Образ «[великого] призрака» (fantôme) — сквозная метафора «Парадокса», с помощью которой Дидро пытается объяснить себе и своим читателям отношения актера и его роли, — чрезвычайно занимает Станиславского. «Призрак» предстает некоей промежуточной сущностью, умозрительным посредником между действующим лицом и исполнителем. В «Парадоксе» Дидро использует эту фигуру (мысли, а не речи!) шесть раз, и каждое из обращений отмечено в экземпляре К.С. двойной сине-красной чертой[23]:

В чем же ее (Клерон. — Т.С.) талант? В том, чтобы создать воображением возвышенный призрак и потом с гением его воспроизвести. Она воспроизводила движения, жесты, все внешние проявления существа, которое много выше ее самой... (34)

Дидро демонстрирует здесь семиотический (avant la lettre) подход: более всего его интересует отношение между настоящей эмоцией (означаемым) и ее разнообразными означающими («движения, жесты, все внешние проявления существа»), которые, в свою очередь, способны вызвать настоящую эмоцию у зрителя (то есть как бы вернуться от знака обратно к «денотату», восстановить его — но уже в мыслях и чувствах другого человека). Как работает этот механизм? Как из серии почти технических операций рождается магия сцены (а уж ее Дидро не отрицал никогда: французское слово magie — одно из самых частых в его лексиконе; не случайно долгие годы именно ему приписывалось авторство одноименной статьи в «Энциклопедии»)? Подобными вопросами он задавался и раскладывая на простейшие составляющие сложные технологические процессы в статьях для «Энциклопедии», и анализируя в «Салонах» живописные приемы Шардена, позволяющие создавать на полотне удивительную по осязаемости и теплу реальность, и, наконец, размышляя в «Сне Д’Аламбера» о том, как многосложное собрание атомов и молекул оказывается в итоге мыслящим и чувствующим человеком[24]

Попыткой ответить на вопросы о «механизме магии» была и обдумываемая Станиславским «система»:

Насилие и навязывание чужого не исчезнет до тех пор, пока сам артист не превратит навязанное в свое собственное. Этому процессу и помогает «систе­ма». Ее магическое «если б», предлагаемые обстоятельства, вымыслы, манки делают чужое своим. «Система» умеет заставлять верить несущест­вующему. А где правда и вера, там и подлинное, продуктивное, целесообразное действие, там и переживание, и подсознание, и творчество, и искусство [Станиславский 1990: 366] (курсив мой. — Т.С.).

Тремя синими карандашными полосами на полях Станиславский от­мечает следующее описание передачи актером «внешних знаков чувства» в тексте Дидро:

Жесты его отчаяния запечатлены в его памяти и были предварительно выучены перед зеркалом <…> Этот дрожащий голос, эти обрывающиеся слова, эти придушенные или протяжные звуки, содрогающееся тело, подкашивающиеся колени, обмороки, бурные вспышки, все это — чистейшее подражание, заранее вытверженный урок, патетическая гримаса, великолепное обезьянство (singerie sublime) (10).
* * * *
ЗАДАНИЯ:
[1] Ответьте по тексту о Дидро и Станиславском на три вопроса:
(a) Сколько раз Дидро использует в «Парадоксе» фигуру «призрака»?
(b) Сколькими полосами и каким карандашом Станиславский отметил на полях описание передачи актером «внешних знаков чувства»?
(c) Чьи живописные приемы Дидро анализировал в «Салонах»?
[2] Переведите на английский язык предложение из текста о Дидро и Станиславском: «"Система" умеет заставлять верить несуществующему».
[3] Перечислите все заглавия трудов, которые в тексте о Дидро и Станиславском упомянуты в связи с Дидро.
Строки взяты из другого источника.

ИСХОДНЫЕ ДАННЫЕ:
* * * *
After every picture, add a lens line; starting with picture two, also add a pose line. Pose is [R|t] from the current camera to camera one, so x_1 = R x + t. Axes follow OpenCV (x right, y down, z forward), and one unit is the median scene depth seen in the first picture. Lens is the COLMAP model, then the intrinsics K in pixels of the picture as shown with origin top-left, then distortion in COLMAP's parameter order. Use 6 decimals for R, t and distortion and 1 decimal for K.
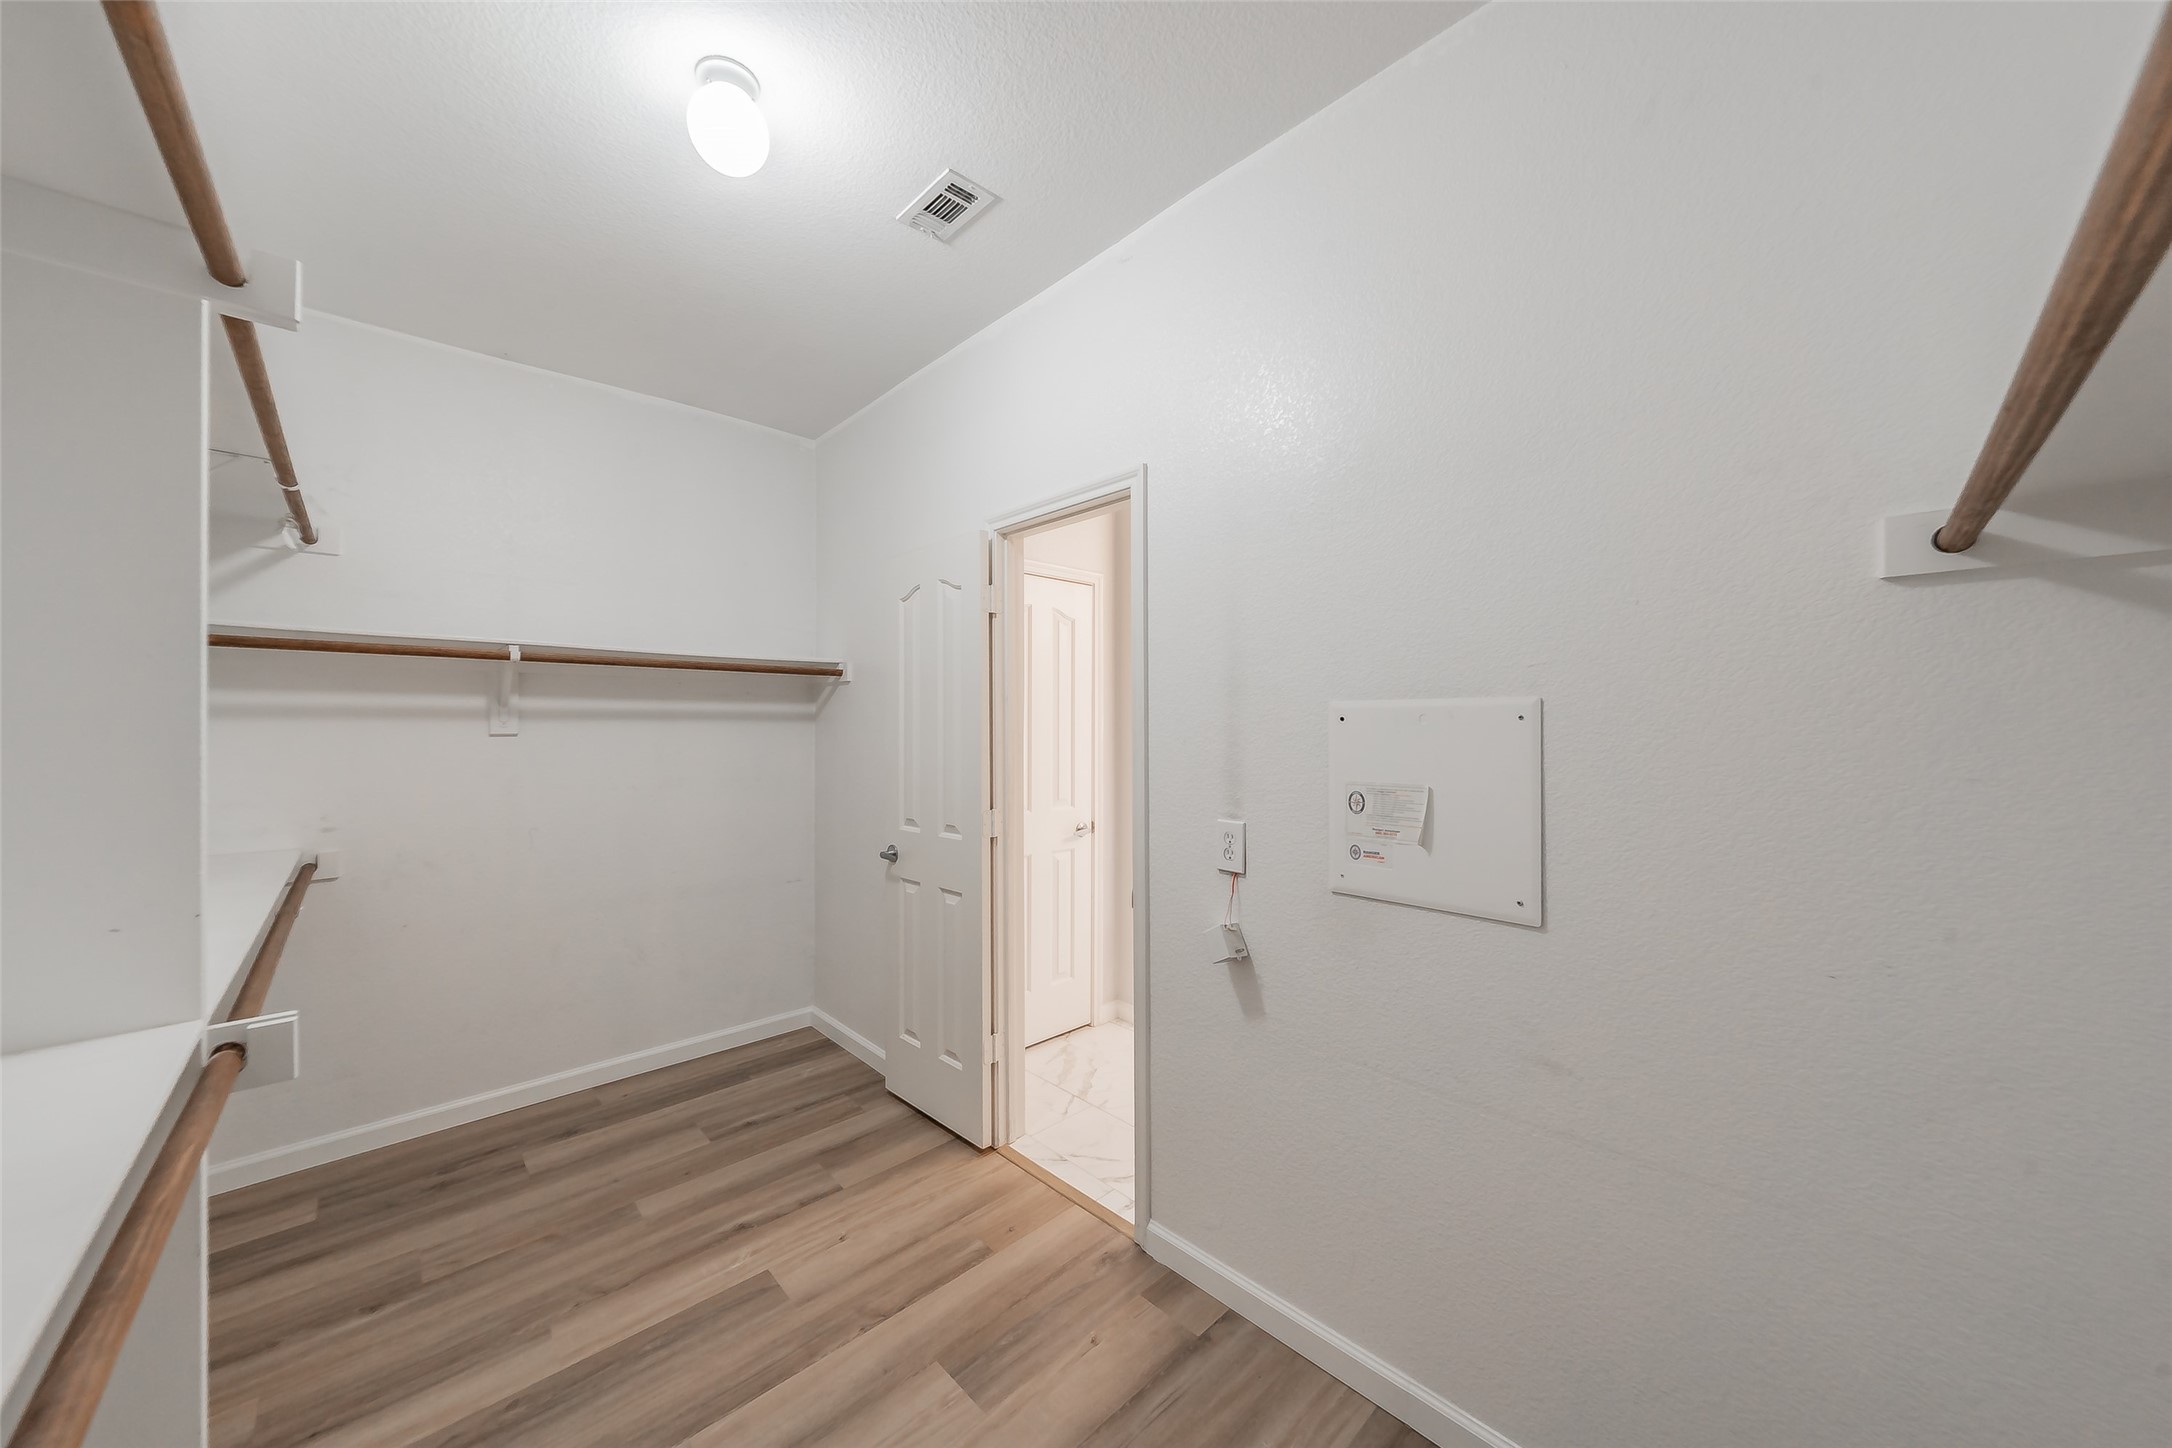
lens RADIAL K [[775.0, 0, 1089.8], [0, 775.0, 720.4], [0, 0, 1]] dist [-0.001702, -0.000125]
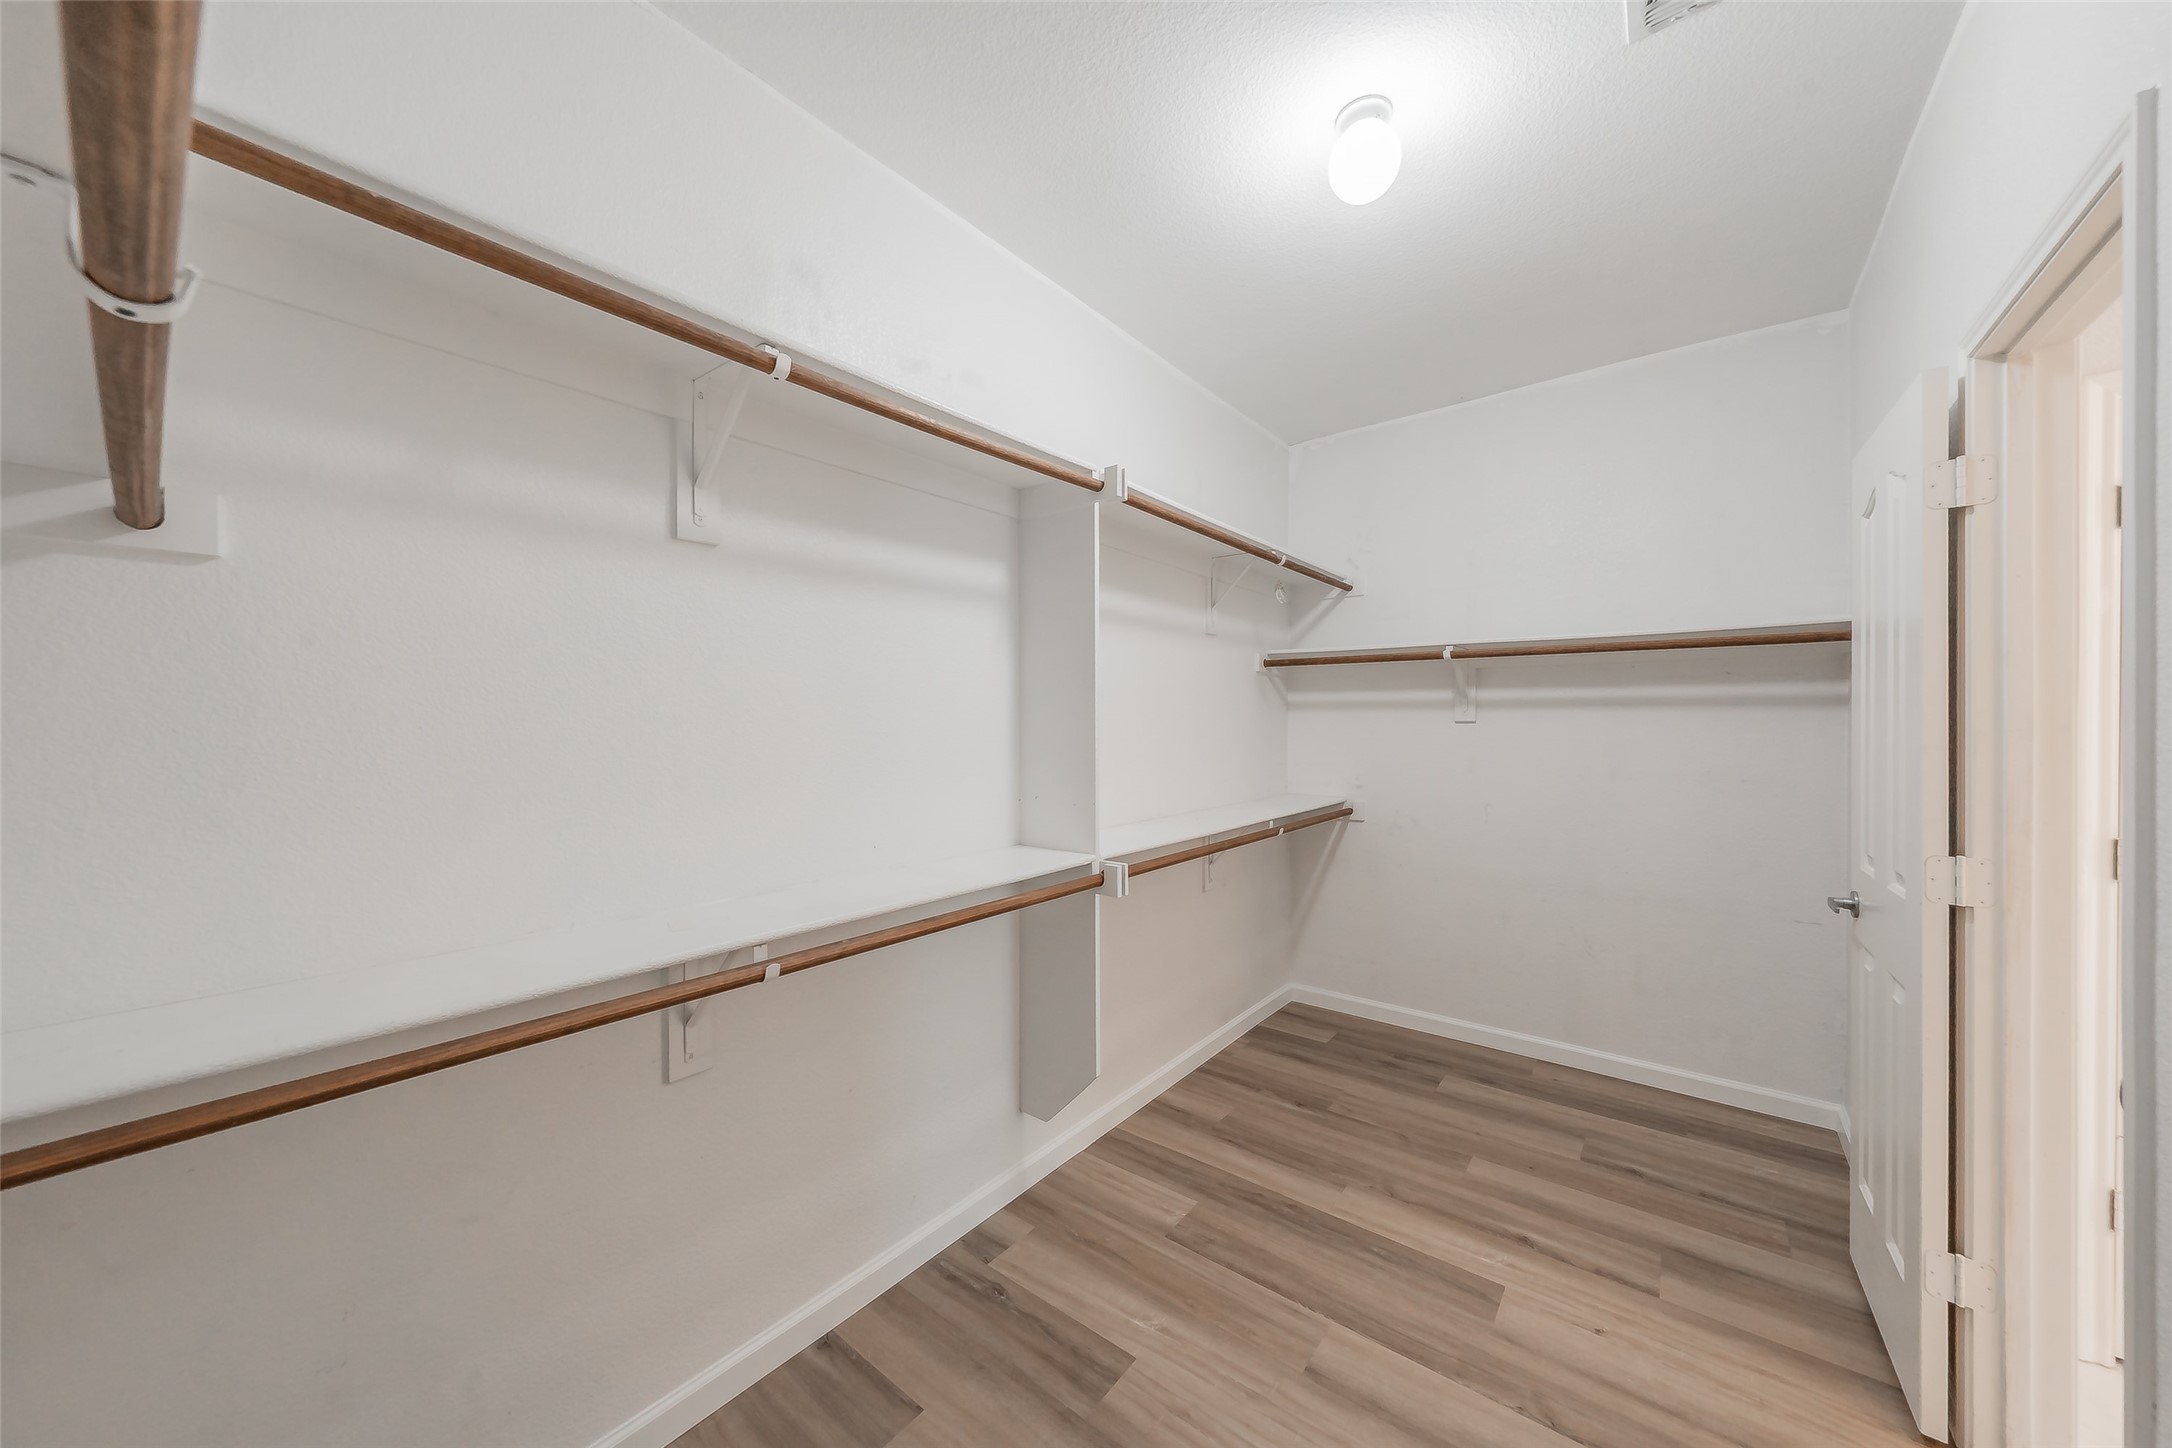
* * * *
ОТВЕТЫ:
[1]
(a) Шесть раз.
(b) Тремя синими карандашными полосами.
(c) Шардена.

[2] The "system" is able to make one believe in what does not exist.

[3] «Парадокс», «Энциклопедия», «Салоны», «Сон Д’Аламбера».